An awareness and education initiative as part of the Loukas Hatzioannou Scholarships

An extremely important initiative to raise awareness and educate about food waste, sustainable food management, and Zero Waste took place today, Tuesday, March 31, on board the educational vessel M/Y Klelia 1, at Marina Zeas in Piraeus, organized by the Stelios Hatzioannou Foundation, in collaboration with the Boroume organization and BCA College, as part of the Loukas Hatzioannou Scholarships.

The goal of the initiative was to inform and raise awareness among the scholarship students of the “Yacht Chef” program about the environmental, social, and economic dimensions of food waste, as well as to highlight practical solutions for reducing it, both professionally and in daily life.

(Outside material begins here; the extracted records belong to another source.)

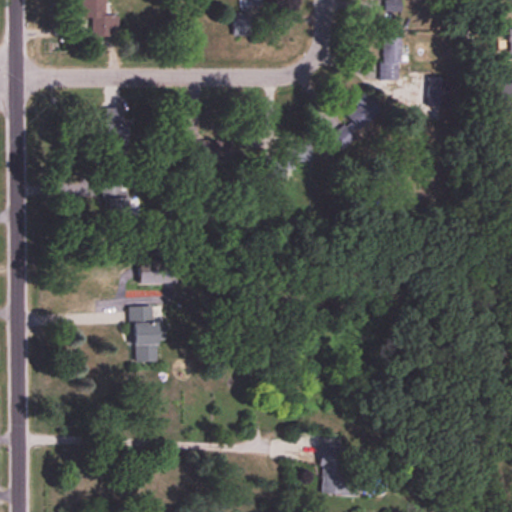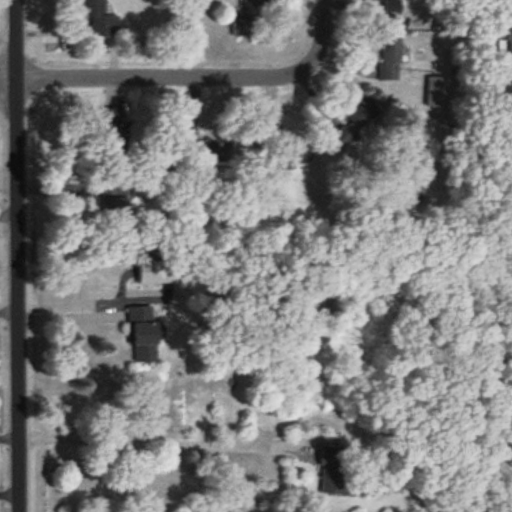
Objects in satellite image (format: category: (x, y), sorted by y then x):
building: (257, 3)
building: (388, 5)
building: (98, 18)
building: (241, 24)
road: (320, 32)
building: (389, 59)
road: (156, 77)
building: (503, 97)
building: (357, 119)
building: (115, 132)
building: (204, 151)
building: (508, 154)
building: (283, 162)
building: (115, 209)
road: (18, 255)
building: (144, 334)
road: (144, 442)
building: (337, 471)
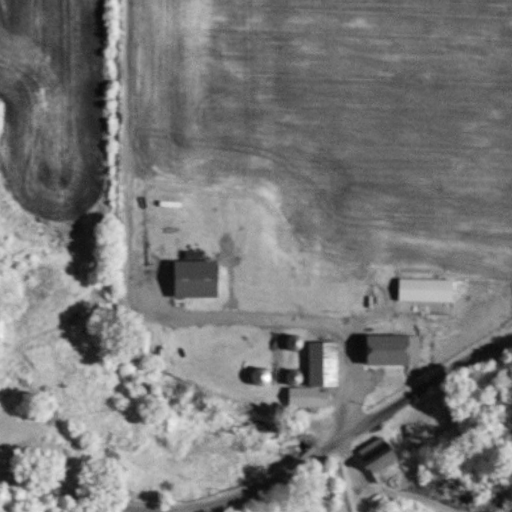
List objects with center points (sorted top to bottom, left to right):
building: (196, 275)
building: (425, 288)
building: (392, 348)
building: (323, 362)
building: (308, 395)
road: (270, 478)
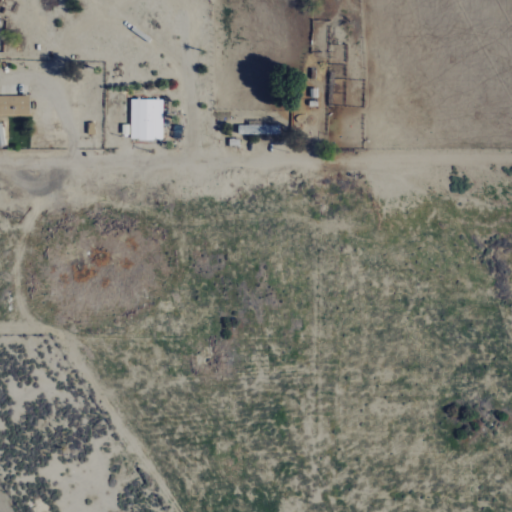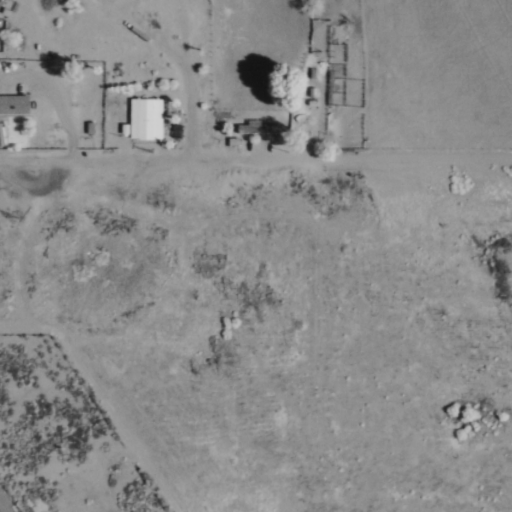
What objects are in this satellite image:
road: (59, 24)
road: (52, 71)
road: (51, 93)
building: (14, 106)
building: (146, 120)
road: (164, 159)
road: (40, 160)
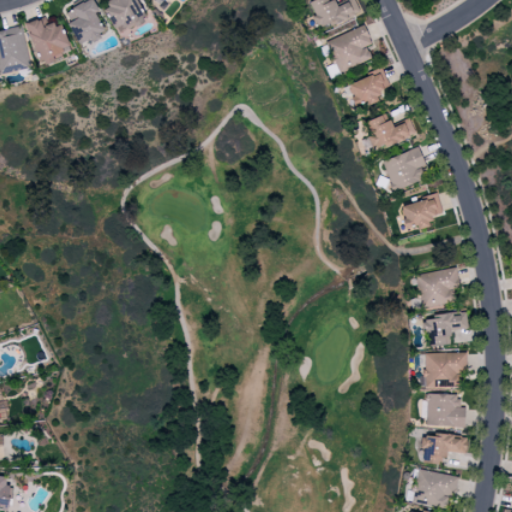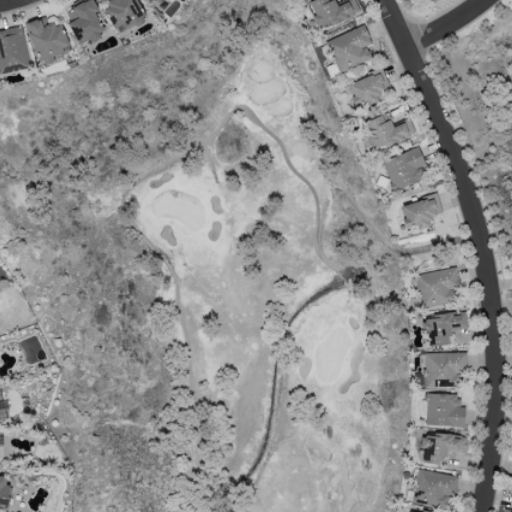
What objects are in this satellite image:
road: (3, 0)
building: (158, 1)
building: (331, 11)
building: (122, 13)
building: (83, 21)
road: (446, 25)
park: (500, 32)
building: (46, 40)
building: (349, 48)
building: (12, 50)
building: (367, 88)
building: (384, 132)
building: (403, 168)
building: (419, 211)
road: (483, 247)
building: (511, 260)
park: (206, 283)
building: (435, 287)
building: (441, 327)
building: (443, 369)
building: (3, 405)
building: (443, 410)
building: (440, 447)
building: (433, 488)
building: (3, 493)
building: (413, 511)
building: (506, 511)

The event was organized into two (2) main sections, combining theoretical information with practical applications. In the first section, Alexandros Theodoridis, founding member and administrator, along with Thodoris Marokos, head of the Food Rescue & Donation program at the organization Boroume, presented the organization’s work and mission, as well as critical data illustrating the extent of the food waste phenomenon. Specifically, it was noted that food waste accounts for approximately 10% of global greenhouse gas emissions, while an average family may lose between €600 and €1,000 annually due to food they discard. At the same time, it was emphasized that 11.2% of the population in Greece faces food insecurity, highlighting the significant social dimension of the issue. The presentation concluded with an open discussion between speakers and participants, fostering dialogue and the exchange of views on everyday practices that can substantially contribute to reducing waste.

In the second session, BCA College professor and chef Vasilis Athanasiou presented the Zero Waste philosophy, with an emphasis on utilizing surplus fruits and vegetables. Through practical examples and applications, participants had the opportunity to learn creative ways to reuse raw materials, highlighting sustainable gastronomy as a modern and effective tool for reducing food waste.

As part of the initiative, the 60 meals prepared during the practical training session were donated to the organization “Piraeus Solidarity for All,” effectively bolstering food assistance for vulnerable social groups and demonstrating in practice the importance of utilizing food without waste.

This initiative is part of the Stelios Hatzioannou Charitable Foundation’s action plan, reflecting its ongoing and continuous commitment to implementing and supporting initiatives with a meaningful social and environmental impact, thereby empowering the next generation of professionals with knowledge and values that promote sustainability.